There are three practical options for extracting the necessary steam for the carbon capture process from a typical combined-cycle steam turbine system:

  • Throttle cold reheat IP. This approach uses IP steam but with the addition of a throttle valve designed to keep the IP pressure constant even when large quantities of steam are extracted. This approach would be selected when the IP and LP turbines are located in the same casing and no IP-LP crossover or LP extraction is possible. Although significant throttling losses occur, this setup offers flexibility to extract any amount of steam needed (that is, for less than 90% CO2 capture scenarios) and the capability to restore full power generation rapidly when the CO2 capture system is not in operation (Figure 3).

    3. Steam extraction from IP/LP turbines.
    Source: Bechtel

  • Backpressure turbine. If the steam extraction for the postcombustion capture plant is taken from an IP/LP crossover pipe, the pressure and temperature are too high for direct use in the sorbent regeneration process. The best solution is to recover much of the available energy to generate additional power through a noncondensing turbine to supply the required steam pressure and temperature to the carbon capture process while reducing the additional auxiliary load (Figure 4). The less-desirable alternative is to spray water in an oversize attemperator.

    4. Steam extraction from HP cold reheat steam line. Source: Bechtel

  • Floating pressure LP. In the case of new plants, a better solution is to have the LP turbine operate at a pressure matching that of the reboiler. However, for retrofits, adding a noncondensing turbine may be the only way to recover some of the parasitic losses, despite the added complexity.

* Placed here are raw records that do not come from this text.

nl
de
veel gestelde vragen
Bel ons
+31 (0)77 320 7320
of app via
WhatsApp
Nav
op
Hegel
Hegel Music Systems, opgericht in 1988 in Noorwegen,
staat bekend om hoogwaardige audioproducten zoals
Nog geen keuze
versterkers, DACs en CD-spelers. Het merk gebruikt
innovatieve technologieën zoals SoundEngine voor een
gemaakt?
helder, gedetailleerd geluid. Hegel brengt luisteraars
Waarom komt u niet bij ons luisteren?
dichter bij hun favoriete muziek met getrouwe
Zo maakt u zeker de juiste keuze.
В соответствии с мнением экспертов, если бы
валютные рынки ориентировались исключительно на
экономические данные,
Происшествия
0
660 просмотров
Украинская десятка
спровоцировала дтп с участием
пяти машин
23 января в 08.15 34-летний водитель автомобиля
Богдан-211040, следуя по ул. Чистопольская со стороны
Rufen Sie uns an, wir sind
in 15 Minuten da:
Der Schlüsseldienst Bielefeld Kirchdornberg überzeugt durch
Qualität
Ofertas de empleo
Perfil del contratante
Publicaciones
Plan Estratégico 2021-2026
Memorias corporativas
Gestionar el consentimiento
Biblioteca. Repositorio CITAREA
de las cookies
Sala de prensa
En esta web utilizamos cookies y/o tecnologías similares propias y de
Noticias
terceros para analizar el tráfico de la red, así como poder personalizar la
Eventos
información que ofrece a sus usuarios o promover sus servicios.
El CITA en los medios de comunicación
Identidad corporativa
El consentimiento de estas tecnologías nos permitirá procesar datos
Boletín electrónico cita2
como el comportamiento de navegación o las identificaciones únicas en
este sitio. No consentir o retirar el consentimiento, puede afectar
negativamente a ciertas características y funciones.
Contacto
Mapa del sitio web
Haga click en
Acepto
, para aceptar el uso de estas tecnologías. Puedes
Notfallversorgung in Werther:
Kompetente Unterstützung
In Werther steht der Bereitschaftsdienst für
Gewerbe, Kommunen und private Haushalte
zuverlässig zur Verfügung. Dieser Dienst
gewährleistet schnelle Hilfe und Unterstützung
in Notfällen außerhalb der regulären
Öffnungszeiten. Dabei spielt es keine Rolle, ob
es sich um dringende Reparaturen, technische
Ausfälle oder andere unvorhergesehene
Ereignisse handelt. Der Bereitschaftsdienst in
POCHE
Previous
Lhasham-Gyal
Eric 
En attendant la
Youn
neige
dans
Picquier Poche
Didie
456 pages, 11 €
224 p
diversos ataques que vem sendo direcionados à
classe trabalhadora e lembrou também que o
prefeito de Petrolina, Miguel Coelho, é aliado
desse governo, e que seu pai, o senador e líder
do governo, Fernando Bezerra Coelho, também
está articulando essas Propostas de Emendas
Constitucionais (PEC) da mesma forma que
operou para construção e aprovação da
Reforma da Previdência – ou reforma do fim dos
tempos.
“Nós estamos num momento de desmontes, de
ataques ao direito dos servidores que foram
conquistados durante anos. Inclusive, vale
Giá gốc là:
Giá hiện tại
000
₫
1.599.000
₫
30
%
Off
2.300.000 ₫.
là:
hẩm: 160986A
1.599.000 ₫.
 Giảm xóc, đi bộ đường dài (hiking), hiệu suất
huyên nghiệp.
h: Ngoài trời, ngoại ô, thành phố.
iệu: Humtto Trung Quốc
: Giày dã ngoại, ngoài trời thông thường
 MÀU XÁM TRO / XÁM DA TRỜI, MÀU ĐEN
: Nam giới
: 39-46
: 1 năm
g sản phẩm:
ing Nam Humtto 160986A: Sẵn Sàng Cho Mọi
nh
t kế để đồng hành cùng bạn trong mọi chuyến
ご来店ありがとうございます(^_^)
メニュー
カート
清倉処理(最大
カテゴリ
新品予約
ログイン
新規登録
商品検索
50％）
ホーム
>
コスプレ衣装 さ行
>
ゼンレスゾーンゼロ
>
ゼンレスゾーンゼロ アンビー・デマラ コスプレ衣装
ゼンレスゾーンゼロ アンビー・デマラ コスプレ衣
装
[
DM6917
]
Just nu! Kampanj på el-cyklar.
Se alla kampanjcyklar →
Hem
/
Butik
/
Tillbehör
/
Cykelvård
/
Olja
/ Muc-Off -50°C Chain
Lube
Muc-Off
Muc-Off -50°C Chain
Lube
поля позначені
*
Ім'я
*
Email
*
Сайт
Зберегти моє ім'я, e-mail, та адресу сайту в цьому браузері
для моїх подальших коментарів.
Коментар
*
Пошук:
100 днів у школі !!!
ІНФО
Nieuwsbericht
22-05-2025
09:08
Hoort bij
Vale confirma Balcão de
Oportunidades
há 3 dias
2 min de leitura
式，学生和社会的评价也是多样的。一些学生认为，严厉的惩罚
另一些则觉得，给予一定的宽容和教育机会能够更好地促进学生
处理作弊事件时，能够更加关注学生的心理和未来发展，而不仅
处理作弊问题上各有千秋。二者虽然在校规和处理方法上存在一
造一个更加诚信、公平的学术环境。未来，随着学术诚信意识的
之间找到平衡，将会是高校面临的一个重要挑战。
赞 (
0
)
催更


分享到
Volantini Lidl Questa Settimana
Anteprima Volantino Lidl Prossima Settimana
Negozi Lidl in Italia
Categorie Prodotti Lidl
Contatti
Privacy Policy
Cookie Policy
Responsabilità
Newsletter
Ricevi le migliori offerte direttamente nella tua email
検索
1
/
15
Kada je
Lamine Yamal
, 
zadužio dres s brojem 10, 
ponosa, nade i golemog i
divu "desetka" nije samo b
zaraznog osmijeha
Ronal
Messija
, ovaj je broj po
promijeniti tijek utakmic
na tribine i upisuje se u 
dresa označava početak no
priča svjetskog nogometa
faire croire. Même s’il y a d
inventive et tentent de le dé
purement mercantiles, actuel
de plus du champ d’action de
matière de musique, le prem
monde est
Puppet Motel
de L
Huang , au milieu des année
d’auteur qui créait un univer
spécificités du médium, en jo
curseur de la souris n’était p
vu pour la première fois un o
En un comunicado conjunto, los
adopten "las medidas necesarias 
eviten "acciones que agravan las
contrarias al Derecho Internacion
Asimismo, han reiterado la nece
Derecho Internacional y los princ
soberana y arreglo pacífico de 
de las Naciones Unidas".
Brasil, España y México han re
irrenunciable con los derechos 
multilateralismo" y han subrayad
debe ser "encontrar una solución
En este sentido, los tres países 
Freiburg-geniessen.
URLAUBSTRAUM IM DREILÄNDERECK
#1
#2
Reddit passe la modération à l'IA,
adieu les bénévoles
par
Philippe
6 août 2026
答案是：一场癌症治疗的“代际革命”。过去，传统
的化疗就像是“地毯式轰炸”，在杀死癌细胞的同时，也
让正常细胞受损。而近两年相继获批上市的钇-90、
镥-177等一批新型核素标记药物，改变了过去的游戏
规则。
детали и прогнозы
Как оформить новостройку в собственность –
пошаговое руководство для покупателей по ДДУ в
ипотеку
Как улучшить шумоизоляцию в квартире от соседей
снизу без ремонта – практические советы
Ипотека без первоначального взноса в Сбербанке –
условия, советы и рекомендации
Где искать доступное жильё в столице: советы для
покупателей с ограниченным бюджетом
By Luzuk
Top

Table 1 also provides an example of the impact of a CO2 capture plant, starting with the standard overall performance of a nominal 50-Hz, 450-MW net power plant and showing the CO2 capture system performance and the incremental increase in auxiliary power expected with postcombustion capture. The amount of auxiliary electricity required is a function of how much CO2 is removed. It should be emphasized that each project must conduct its own evaluation based on specific site conditions, selected capture technology, and type of sorbent used. Because each steam turbine vendor has a different cycle design with dissimilar IP module exhaust pressures, the output power of the noncondensing turbine varies accordingly.

In the given case, steam extraction for the postcombustion capture plant reduces steam turbine output by almost 23%. In addition to the reduction in plant gross output due to the steam extraction, net power output is significantly reduced by the increase in the auxiliary (parasitic) load.

When accounting for the power needed for CO2 compression, the auxiliary loads for a plant with CCS are more than double than for the same plant without CCS. The use of the additional noncondensing turbine improves the plant heat rate. In this particular example the noncondensing turbine produces 25 MW. Without this turbine, auxiliary loads would be even higher.

Beyond the steam cycle losses, the net effect of CCS on the entire combined cycle includes poorer turbine section efficiency and capacity loss resulting from the gas turbine exhaust gas recirculation modifications.